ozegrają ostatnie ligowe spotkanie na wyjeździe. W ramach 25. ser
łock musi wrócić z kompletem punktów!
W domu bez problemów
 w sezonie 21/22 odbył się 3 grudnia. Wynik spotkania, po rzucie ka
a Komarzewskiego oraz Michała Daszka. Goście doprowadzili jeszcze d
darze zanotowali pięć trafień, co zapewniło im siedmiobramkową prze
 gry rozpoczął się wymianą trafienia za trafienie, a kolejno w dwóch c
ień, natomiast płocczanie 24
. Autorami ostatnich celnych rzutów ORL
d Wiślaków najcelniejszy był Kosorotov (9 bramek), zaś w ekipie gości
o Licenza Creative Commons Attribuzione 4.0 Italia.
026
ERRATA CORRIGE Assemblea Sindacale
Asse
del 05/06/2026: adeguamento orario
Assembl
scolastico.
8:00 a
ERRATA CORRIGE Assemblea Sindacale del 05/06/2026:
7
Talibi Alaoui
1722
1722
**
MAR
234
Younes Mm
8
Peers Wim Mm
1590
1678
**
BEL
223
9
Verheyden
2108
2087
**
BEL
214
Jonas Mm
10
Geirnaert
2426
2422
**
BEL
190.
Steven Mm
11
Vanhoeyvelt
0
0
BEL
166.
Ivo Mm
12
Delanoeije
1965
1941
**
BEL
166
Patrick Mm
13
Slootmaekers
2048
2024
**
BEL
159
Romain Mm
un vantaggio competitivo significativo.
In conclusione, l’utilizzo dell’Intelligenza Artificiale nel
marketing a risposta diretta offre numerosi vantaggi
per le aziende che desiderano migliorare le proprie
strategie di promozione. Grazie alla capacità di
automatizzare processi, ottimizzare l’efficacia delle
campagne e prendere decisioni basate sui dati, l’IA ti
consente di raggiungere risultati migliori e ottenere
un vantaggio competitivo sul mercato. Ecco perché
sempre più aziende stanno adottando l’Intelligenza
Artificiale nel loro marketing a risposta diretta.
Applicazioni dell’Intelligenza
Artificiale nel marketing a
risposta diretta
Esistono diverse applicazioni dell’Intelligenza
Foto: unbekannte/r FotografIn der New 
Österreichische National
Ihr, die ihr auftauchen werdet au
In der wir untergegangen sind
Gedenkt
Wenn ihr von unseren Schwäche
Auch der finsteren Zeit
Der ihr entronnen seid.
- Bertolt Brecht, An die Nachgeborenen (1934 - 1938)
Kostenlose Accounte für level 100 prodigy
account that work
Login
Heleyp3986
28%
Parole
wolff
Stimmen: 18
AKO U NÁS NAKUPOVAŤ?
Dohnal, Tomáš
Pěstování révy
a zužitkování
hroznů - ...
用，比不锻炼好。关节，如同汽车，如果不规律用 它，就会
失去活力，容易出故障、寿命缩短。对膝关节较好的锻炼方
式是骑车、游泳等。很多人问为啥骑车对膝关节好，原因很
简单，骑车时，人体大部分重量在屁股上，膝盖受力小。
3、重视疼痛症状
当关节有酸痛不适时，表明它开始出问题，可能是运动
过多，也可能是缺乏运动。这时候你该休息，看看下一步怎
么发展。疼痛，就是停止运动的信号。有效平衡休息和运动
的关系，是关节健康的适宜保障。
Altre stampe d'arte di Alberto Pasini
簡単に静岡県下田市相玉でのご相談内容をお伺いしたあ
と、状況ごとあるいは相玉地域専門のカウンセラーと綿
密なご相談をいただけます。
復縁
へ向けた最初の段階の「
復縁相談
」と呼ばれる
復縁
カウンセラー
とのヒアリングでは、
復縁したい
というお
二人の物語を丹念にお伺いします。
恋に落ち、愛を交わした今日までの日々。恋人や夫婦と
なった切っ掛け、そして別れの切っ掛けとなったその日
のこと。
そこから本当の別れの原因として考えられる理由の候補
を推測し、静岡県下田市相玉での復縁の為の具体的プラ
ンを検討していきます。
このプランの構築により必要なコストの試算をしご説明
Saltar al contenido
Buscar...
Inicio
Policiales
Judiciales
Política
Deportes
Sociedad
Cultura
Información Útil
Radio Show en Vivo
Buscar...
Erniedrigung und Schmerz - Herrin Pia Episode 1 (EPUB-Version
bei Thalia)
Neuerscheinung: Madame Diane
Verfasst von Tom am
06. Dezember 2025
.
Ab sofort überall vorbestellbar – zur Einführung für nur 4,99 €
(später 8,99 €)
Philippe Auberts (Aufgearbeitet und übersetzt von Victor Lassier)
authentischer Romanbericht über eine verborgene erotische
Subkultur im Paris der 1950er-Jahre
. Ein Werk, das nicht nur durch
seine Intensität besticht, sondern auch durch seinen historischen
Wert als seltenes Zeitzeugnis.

• [WHAT TO WORK ON]
Pick out every line that contains the word "Assemblea", and copy each one in full.

• [WRITTEN REPLY]
ERRATA CORRIGE Assemblea Sindacale
ERRATA CORRIGE Assemblea Sindacale del 05/06/2026:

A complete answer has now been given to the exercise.